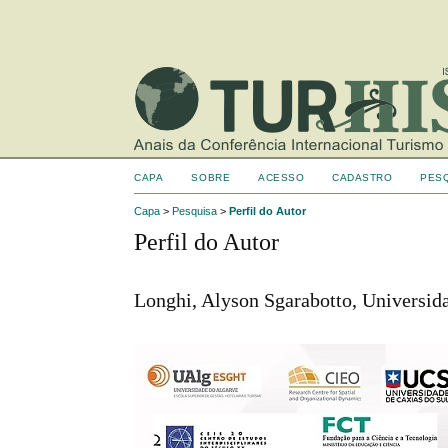
CAPA
SOBRE
ACESSO
CADASTRO
PES
Capa
>
Pesquisa
>
Perfil do Autor
Perfil do Autor
Longhi, Alyson Sgarabotto, Universid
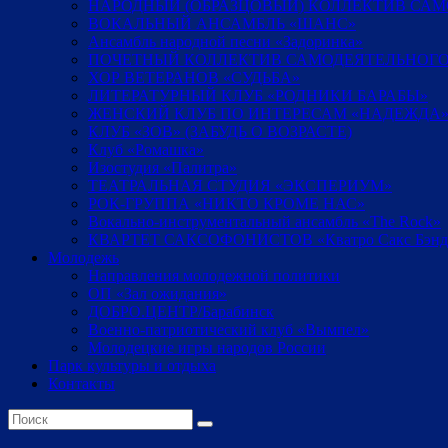
НАРОДНЫЙ (ОБРАЗЦОВЫЙ) КОЛЛЕКТИВ СА
ВОКАЛЬНЫЙ АНСАМБЛЬ «ШАНС»
Ансамбль народной песни «Задоринка»
ПОЧЕТНЫЙ КОЛЛЕКТИВ САМОДЕЯТЕЛЬНОГО
ХОР ВЕТЕРАНОВ «СУДЬБА»
ЛИТЕРАТУРНЫЙ КЛУБ «РОДНИКИ БАРАБЫ»
ЖЕНСКИЙ КЛУБ ПО ИНТЕРЕСАМ «НАДЕЖДА
КЛУБ «ЗОВ» (ЗАБУДЬ О ВОЗРАСТЕ)
Клуб «Ромашка»
Изостудия «Палитра»
ТЕАТРАЛЬНАЯ СТУДИЯ «ЭКСПЕРИУМ»
РОК-ГРУППА «НИКТО КРОМЕ НАС»
Вокально-инструментальный ансамбль «The Rock»
КВАРТЕТ САКСОФОНИСТОВ «Кватро Сакс Бэнд
Молодежь
Направления молодежной политики
ОП «Зал ожидания»
ДОБРО.ЦЕНТР/Барабинск
Военно-патриотический клуб «Вымпел»
Молодецкие игры народов России
Парк культуры и отдыха
Контакты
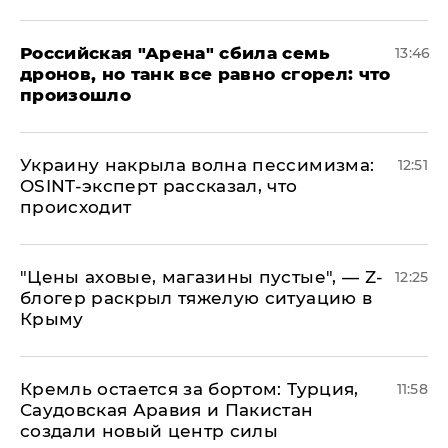
​Российская "Арена" сбила семь
13:46
дронов, но танк все равно сгорел: что
произошло
​Украину накрыла волна пессимизма:
12:51
OSINT-эксперт рассказал, что
происходит
​"Цены аховые, магазины пустые", — Z-
12:25
блогер раскрыл тяжелую ситуацию в
Крыму
​Кремль остается за бортом: Турция,
11:58
Саудовская Аравия и Пакистан
создали новый центр силы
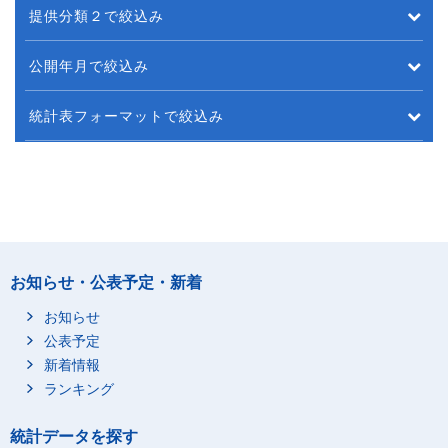
提供分類２で絞込み
公開年月で絞込み
統計表フォーマットで絞込み
お知らせ・公表予定・新着
お知らせ
公表予定
新着情報
ランキング
統計データを探す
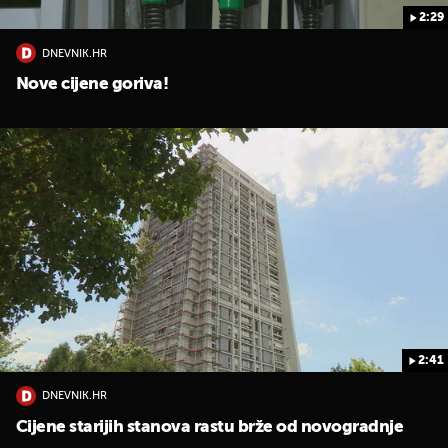
2:29
DNEVNIK.HR
Nove cijene goriva!
2:41
DNEVNIK.HR
Cijene starijih stanova rastu brže od novogradnje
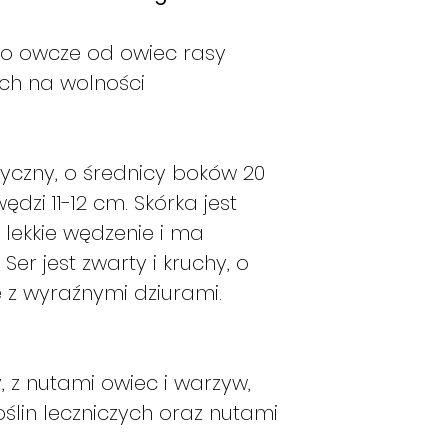
następującego sc
Węglowodany
Jeśli złożę za
ko owcze od owiec rasy
ono wysłane w 
ch na wolności
Białka
Jeśli złożę za
zostanie ono w
Sól
poniedziałek.
Jeśli złożę za
ryczny, o średnicy boków 20
ono wysłane w
dzi 11-12 cm. Skórka jest
Jeśli złożę za
lekkie wędzenie i ma
ono wysłane w
 Ser jest zwarty i kruchy, o
Jeśli złożę za
 z wyraźnymi dziurami.
zostanie ono w
Jeśli złożę za
zamówienie zos
ile produkty b
 z nutami owiec i warzyw,
razie w następ
ślin leczniczych oraz nutami
Jeśli złożę z
zamówienie zos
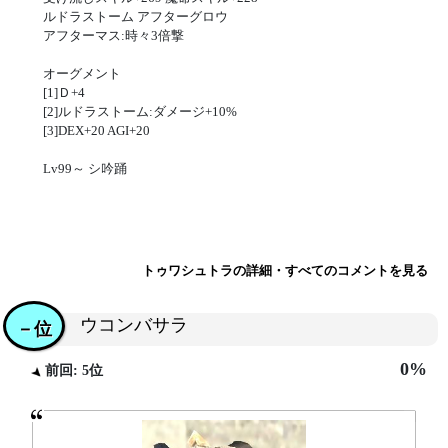
ルドラストーム アフターグロウ
アフターマス:時々3倍撃
オーグメント
[1]Ｄ+4
[2]ルドラストーム:ダメージ+10%
[3]DEX+20 AGI+20
Lv99～ シ吟踊
トゥワシュトラの詳細・すべてのコメントを見る
ウコンバサラ
－位
0%
前回: 5位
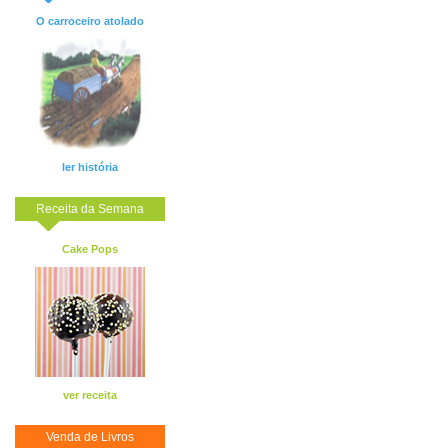
O carroceiro atolado
ler história
Receita da Semana
Cake Pops
ver receita
Venda de Livros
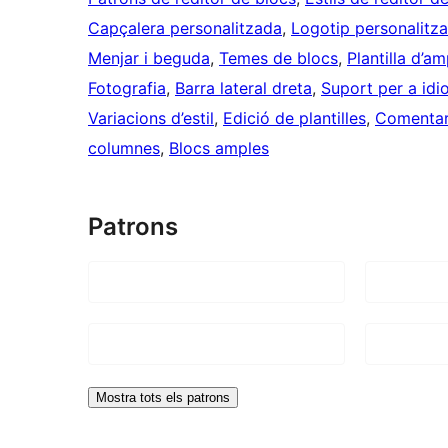
Capçalera personalitzada
, 
Logotip personalitza
Menjar i beguda
, 
Temes de blocs
, 
Plantilla d’a
Fotografia
, 
Barra lateral dreta
, 
Suport per a idi
Variacions d’estil
, 
Edició de plantilles
, 
Comentari
columnes
, 
Blocs amples
Patrons
Mostra tots els patrons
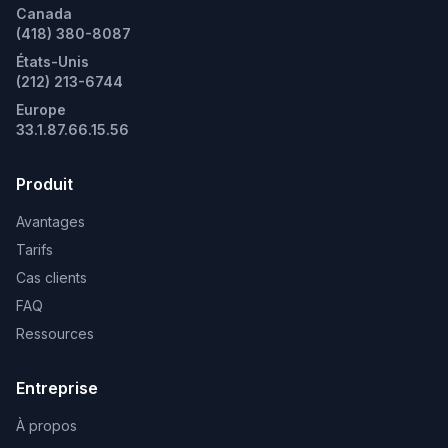
Informations
1305 Bd Lebourgneuf suite 300
Québec, QC G2K 2E4
Canada
Canada
(418) 380-8087
États-Unis
(212) 213-6744
Europe
33.1.87.66.15.56
Produit
Avantages
Tarifs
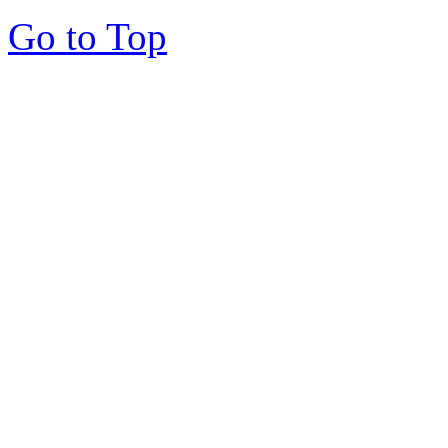
Go to Top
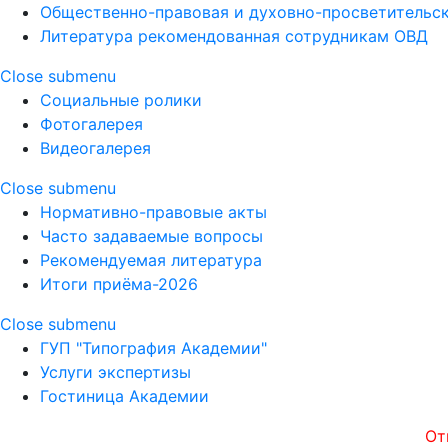
Общественно-правовая и духовно-просветительск
Литература рекомендованная сотрудникам ОВД
Close submenu
Социальные ролики
Фотогалерея
Видеогалерея
Close submenu
Нормативно-правовые акты
Часто задаваемые вопросы
Рекомендуемая литература
Итоги приёма-2026
Close submenu
ГУП "Типография Академии"
Услуги экспертизы
Гостиница Академии
Открытос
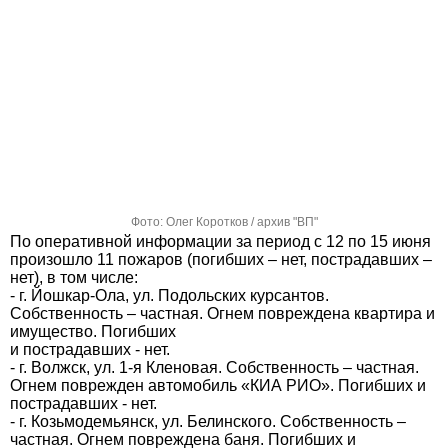
Фото: Олег Коротков / архив "ВП"
По оперативной информации за период с 12 по 15 июня
произошло 11 пожаров (погибших – нет, пострадавших –
нет), в том числе:
- г. Йошкар-Ола, ул. Подольских курсантов.
Собственность – частная. Огнем повреждена квартира и
имущество. Погибших
и пострадавших - нет.
- г. Волжск, ул. 1-я Кленовая. Собственность – частная.
Огнем поврежден автомобиль «КИА РИО». Погибших и
пострадавших - нет.
- г. Козьмодемьянск, ул. Белинского. Собственность –
частная. Огнем повреждена баня. Погибших и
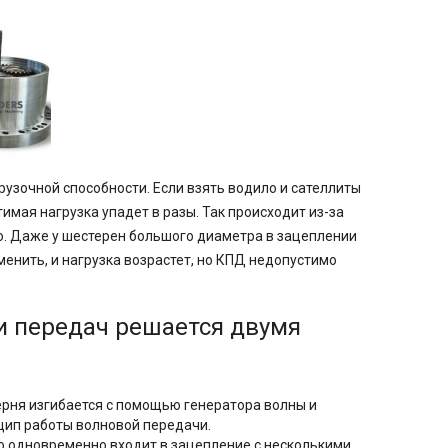
узочной способности. Если взять водило и сателлиты
имая нагрузка упадет в разы. Так происходит из-за
о. Даже у шестерен большого диаметра в зацеплении
менить, и нагрузка возрастет, но КПД недопустимо
и передач решается двумя
ерня изгибается с помощью генератора волны и
нцип работы волновой передачи.
о одновременно входит в зацепление с несколькими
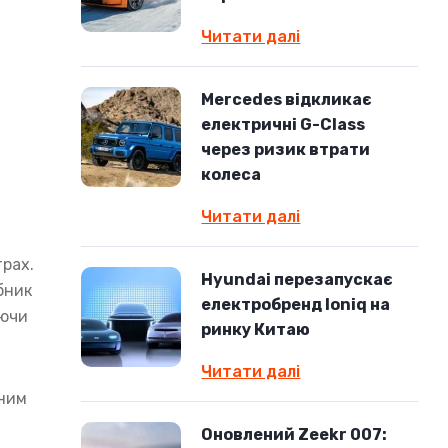
Читати далі
Mercedes відкликає
електричні G-Class
через ризик втрати
колеса
Читати далі
трах.
Hyundai перезапускає
бник
електробренд Ioniq на
уючи
ринку Китаю
Читати далі
чним
Оновлений Zeekr 007:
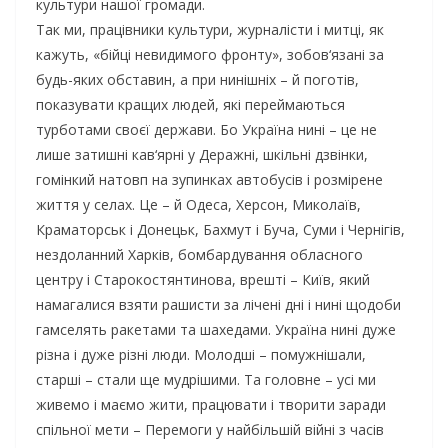
культури нашої громади.
Так ми, працівники культури, журналісти і митці, як
кажуть, «бійці невидимого фронту», зобов‘язані за
будь-яких обставин, а при нинішніх – й поготів,
показувати кращих людей, які переймаються
турботами своєї держави. Бо Україна нині – це не
лише затишні кав‘ярні у Деражні, шкільні дзвінки,
гомінкий натовп на зупинках автобусів і розмірене
життя у селах. Це – й Одеса, Херсон, Миколаїв,
Краматорськ і Донецьк, Бахмут і Буча, Суми і Чернігів,
нездоланний Харків, бомбардування обласного
центру і Старокостянтинова, врешті – Київ, який
намагалися взяти рашисти за лічені дні і нині щодоби
гамселять ракетами та шахедами. Україна нині дуже
різна і дуже різні люди. Молодші – помужнішали,
старші – стали ще мудрішими. Та головне – усі ми
живемо і маємо жити, працювати і творити заради
спільної мети – Перемоги у найбільшій війні з часів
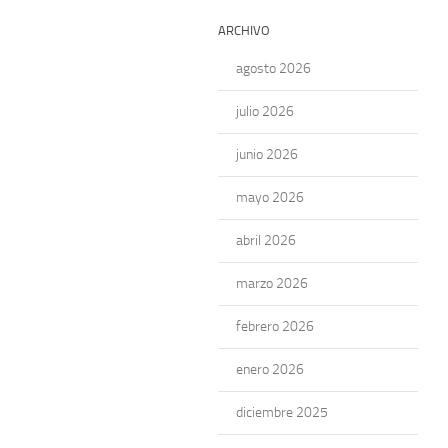
ARCHIVO
agosto 2026
julio 2026
junio 2026
mayo 2026
abril 2026
marzo 2026
febrero 2026
enero 2026
diciembre 2025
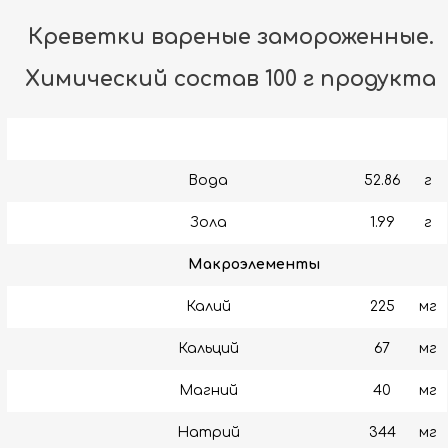
Креветки вареные замороженные.
Химический состав 100 г продукта
Вода
52.86
г
Зола
1.99
г
Макроэлементы
Калий
225
мг
Кальций
67
мг
Магний
40
мг
Натрий
344
мг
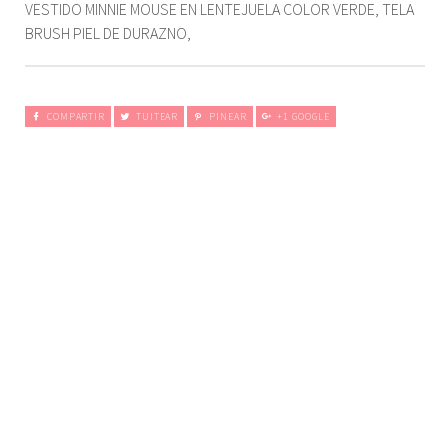
VESTIDO MINNIE MOUSE EN LENTEJUELA COLOR VERDE, TELA
BRUSH PIEL DE DURAZNO,
COMPARTIR
TUITEAR
PINEAR
+1 GOOGLE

_Task_: From the first line to the last, retype the material exactly and exclude the pictures.

_Task answer_:
CAPA
SOBRE
ACESSO
CADASTRO
PES
Capa
>
Pesquisa
>
Perfil do Autor
Perfil do Autor
Longhi, Alyson Sgarabotto, Universid
НАРОДНЫЙ (ОБРАЗЦОВЫЙ) КОЛЛЕКТИВ СА
ВОКАЛЬНЫЙ АНСАМБЛЬ «ШАНС»
Ансамбль народной песни «Задоринка»
ПОЧЕТНЫЙ КОЛЛЕКТИВ САМОДЕЯТЕЛЬНОГО
ХОР ВЕТЕРАНОВ «СУДЬБА»
ЛИТЕРАТУРНЫЙ КЛУБ «РОДНИКИ БАРАБЫ»
ЖЕНСКИЙ КЛУБ ПО ИНТЕРЕСАМ «НАДЕЖДА
КЛУБ «ЗОВ» (ЗАБУДЬ О ВОЗРАСТЕ)
Клуб «Ромашка»
Изостудия «Палитра»
ТЕАТРАЛЬНАЯ СТУДИЯ «ЭКСПЕРИУМ»
РОК-ГРУППА «НИКТО КРОМЕ НАС»
Вокально-инструментальный ансамбль «The Rock»
КВАРТЕТ САКСОФОНИСТОВ «Кватро Сакс Бэнд
Молодежь
Направления молодежной политики
ОП «Зал ожидания»
ДОБРО.ЦЕНТР/Барабинск
Военно-патриотический клуб «Вымпел»
Молодецкие игры народов России
Парк культуры и отдыха
Контакты
​Российская "Арена" сбила семь
13:46
дронов, но танк все равно сгорел: что
произошло
​Украину накрыла волна пессимизма:
12:51
OSINT-эксперт рассказал, что
происходит
​"Цены аховые, магазины пустые", — Z-
12:25
блогер раскрыл тяжелую ситуацию в
Крыму
​Кремль остается за бортом: Турция,
11:58
Саудовская Аравия и Пакистан
создали новый центр силы
提供分類２で絞込み
公開年月で絞込み
統計表フォーマットで絞込み
お知らせ・公表予定・新着
お知らせ
公表予定
新着情報
ランキング
統計データを探す
2:29
DNEVNIK.HR
Nove cijene goriva!
2:41
DNEVNIK.HR
Cijene starijih stanova rastu brže od novogradnje
następującego sc
Węglowodany
Jeśli złożę za
ko owcze od owiec rasy
ono wysłane w 
ch na wolności
Białka
Jeśli złożę za
zostanie ono w
Sól
poniedziałek.
Jeśli złożę za
ryczny, o średnicy boków 20
ono wysłane w
dzi 11-12 cm. Skórka jest
Jeśli złożę za
lekkie wędzenie i ma
ono wysłane w
 Ser jest zwarty i kruchy, o
Jeśli złożę za
 z wyraźnymi dziurami.
zostanie ono w
Jeśli złożę za
zamówienie zos
ile produkty b
 z nutami owiec i warzyw,
razie w następ
ślin leczniczych oraz nutami
Jeśli złożę z
zamówienie zos
ルドラストーム アフターグロウ
アフターマス:時々3倍撃
オーグメント
[1]Ｄ+4
[2]ルドラストーム:ダメージ+10%
[3]DEX+20 AGI+20
Lv99～ シ吟踊
トゥワシュトラの詳細・すべてのコメントを見る
ウコンバサラ
－位
0%
前回: 5位
O carroceiro atolado
ler história
Receita da Semana
Cake Pops
ver receita
Venda de Livros
Capçalera personalitzada
, 
Logotip personalitza
Menjar i beguda
, 
Temes de blocs
, 
Plantilla d’a
Fotografia
, 
Barra lateral dreta
, 
Suport per a idi
Variacions d’estil
, 
Edició de plantilles
, 
Comentari
columnes
, 
Blocs amples
Patrons
Mostra tots els patrons
Informations
1305 Bd Lebourgneuf suite 300
Québec, QC G2K 2E4
Canada
Canada
(418) 380-8087
États-Unis
(212) 213-6744
Europe
33.1.87.66.15.56
Produit
Avantages
Tarifs
Go to Top
Общественно-правовая и духовно-просветительск
Литература рекомендованная сотрудникам ОВД
Close submenu
Социальные ролики
Фотогалерея
Видеогалерея
Close submenu
Нормативно-правовые акты
Часто задаваемые вопросы
Рекомендуемая литература
Итоги приёма-2026
Close submenu
ГУП "Типография Академии"
Услуги экспертизы
Гостиница Академии
Открытос
Фото: Олег Коротков / архив "ВП"
По оперативной информации за период с 12 по 15 июня
произошло 11 пожаров (погибших – нет, пострадавших –
нет), в том числе:
- г. Йошкар-Ола, ул. Подольских курсантов.
Собственность – частная. Огнем повреждена квартира и
имущество. Погибших
и пострадавших - нет.
- г. Волжск, ул. 1-я Кленовая. Собственность – частная.
Огнем поврежден автомобиль «КИА РИО». Погибших и
пострадавших - нет.
- г. Козьмодемьянск, ул. Белинского. Собственность –
частная. Огнем повреждена баня. Погибших и
узочной способности. Если взять водило и сателлиты
имая нагрузка упадет в разы. Так происходит из-за
о. Даже у шестерен большого диаметра в зацеплении
менить, и нагрузка возрастет, но КПД недопустимо
и передач решается двумя
ерня изгибается с помощью генератора волны и
нцип работы волновой передачи.
о одновременно входит в зацепление с несколькими
Читати далі
Mercedes відкликає
електричні G-Class
через ризик втрати
колеса
Читати далі
трах.
Hyundai перезапускає
бник
електробренд Ioniq на
уючи
ринку Китаю
Читати далі
чним
Оновлений Zeekr 007:
культури нашої громади.
Так ми, працівники культури, журналісти і митці, як
кажуть, «бійці невидимого фронту», зобов‘язані за
будь-яких обставин, а при нинішніх – й поготів,
показувати кращих людей, які переймаються
турботами своєї держави. Бо Україна нині – це не
лише затишні кав‘ярні у Деражні, шкільні дзвінки,
гомінкий натовп на зупинках автобусів і розмірене
життя у селах. Це – й Одеса, Херсон, Миколаїв,
Краматорськ і Донецьк, Бахмут і Буча, Суми і Чернігів,
нездоланний Харків, бомбардування обласного
центру і Старокостянтинова, врешті – Київ, який
намагалися взяти рашисти за лічені дні і нині щодоби
гамселять ракетами та шахедами. Україна нині дуже
різна і дуже різні люди. Молодші – помужнішали,
старші – стали ще мудрішими. Та головне – усі ми
живемо і маємо жити, працювати і творити заради
спільної мети – Перемоги у найбільшій війні з часів
ARCHIVO
agosto 2026
julio 2026
junio 2026
mayo 2026
abril 2026
marzo 2026
febrero 2026
enero 2026
diciembre 2025
Креветки вареные замороженные.
Химический состав 100 г продукта
Вода
52.86
г
Зола
1.99
г
Макроэлементы
Калий
225
мг
Кальций
67
мг
Магний
40
мг
Натрий
344
мг
VESTIDO MINNIE MOUSE EN LENTEJUELA COLOR VERDE, TELA
BRUSH PIEL DE DURAZNO,
COMPARTIR
TUITEAR
PINEAR
+1 GOOGLE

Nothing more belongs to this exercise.